Early this year, Andreas and I decided to research how we can integrate Microsoft Teams with our ChatOps product marbot to increase our customer base. At the end of April, we launched a private beta with a couple of early adopters. On June 19, we launched marbot for Microsoft Teams.
I shared the first version of marbot’s architecture three years ago. Followed by my Evolutionary Serverless Architecture talk in 2019. Today, I provide an update on the marbot architecture and show you how we added Microsoft Teams support without disrupting our Slack customers.
The following figure shows the current marbot architecture. I explain the details in the following (starting from the bottom left).
Most of our customers use marbot to connect to over 50 AWS sources to get notified if things go wrong. Depending on the AWS service, an EventBridge Rule, CloudWatch Alarm, or more service-specific features are used to subscribe to the events. All events are published to an SNS topic and forwarded to marbot via HTTPS.
If marbot receives an event, we:
- Parse the event.
- Extract important information (AWS account, region, instance id, etc.).
- Classify the event (alert or notification).
- Check if similar events are available to aggregate them (deduplication).
- Generate links to the AWS Management Console.
- Start an escalation chain and send out the first message to Slack or Microsoft Teams.
We learned the hard way that external dependencies (e.g., Slack API) are unreliable. Therefore, our processing happens asynchronously and in an idempotent way. This allows us to receive all events from our customers while we retry until the external dependency becomes available again to deliver each alert eventually. marbot’s architecture is designed never to lose alerts from our customers.

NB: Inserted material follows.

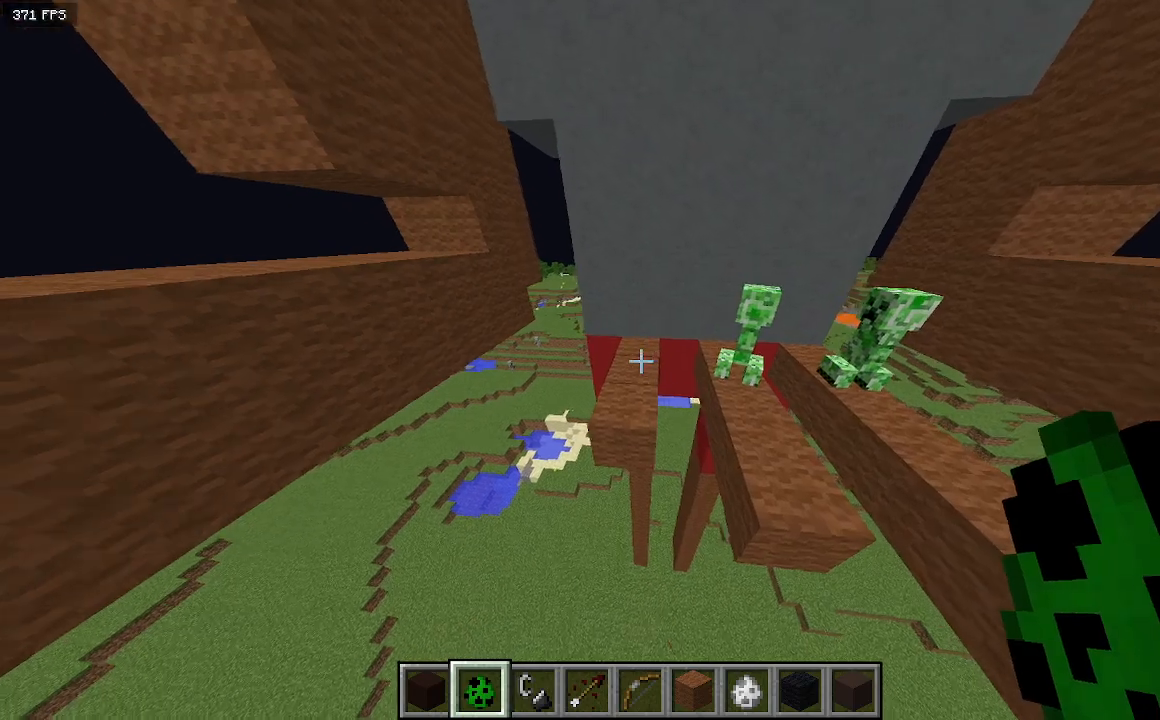
{"keys": ["s"], "events": [[167, "s", "down"]]}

With the introduction of a new external dependency, we asked one question: Will this lower our availability? If our processing logic relies on Slack and Microsoft Teams, the availability of marbot will decrease. Let’s look at one example:
Availability = Kinesis Data Stream Availability x Lambda Availability x DynamoDB availability x Slack Availability x Microsoft Teams Availability |
We can simplify and concentrate on the non-AWS dependencies. Before:
Availability = Slack Availability |
After adding Microsoft Teams:
Availability = Slack Availability x Microsoft Teams Availability |
As you can see, the availability is reduced if we add a dependency. To avoid this problem, we need to isolate the processing of Slack and Microsoft Teams customers. If Slack is down, we don’t want to interrupt our Microsoft Teams customers and vice versa.
We already had one Kinesis stream. We decided that the existing stream is used only for Slack customers. A second Kinesis stream was added to deal with Microsoft Teams customers. The existing code was changed to route messages to the appropriate stream. With this design, our Microsoft Teams customers will not notice if Slack is down! If our new Microsoft Teams code has bugs, we will not impact our happy Slack customers.
Besides our logic that runs behind Kinesis streams, we also have logic that runs behind a DynamoDB stream. This logic is not impacting the availability of marbot. Therefore, we have not introduced an isolation layer.
We also have a bunch of Step Function state machines to implement:
- Escalation chains.
- Onboarding functionality to welcome new users.
- Clean up tasks to delete data if marbot is uninstalled.
The cool thing about a Step Function execution is that each execution is isolated by default. Therefore, we use some of the state machines for Slack and Microsoft Teams customers. But we also have state machines that are needed only in the context of Slack or Microsoft Teams.
Summary
If you add additional dependencies to your architecture, you likely decrease your system’s availability. If possible, try to isolate the dependencies not to lower the availability of your system.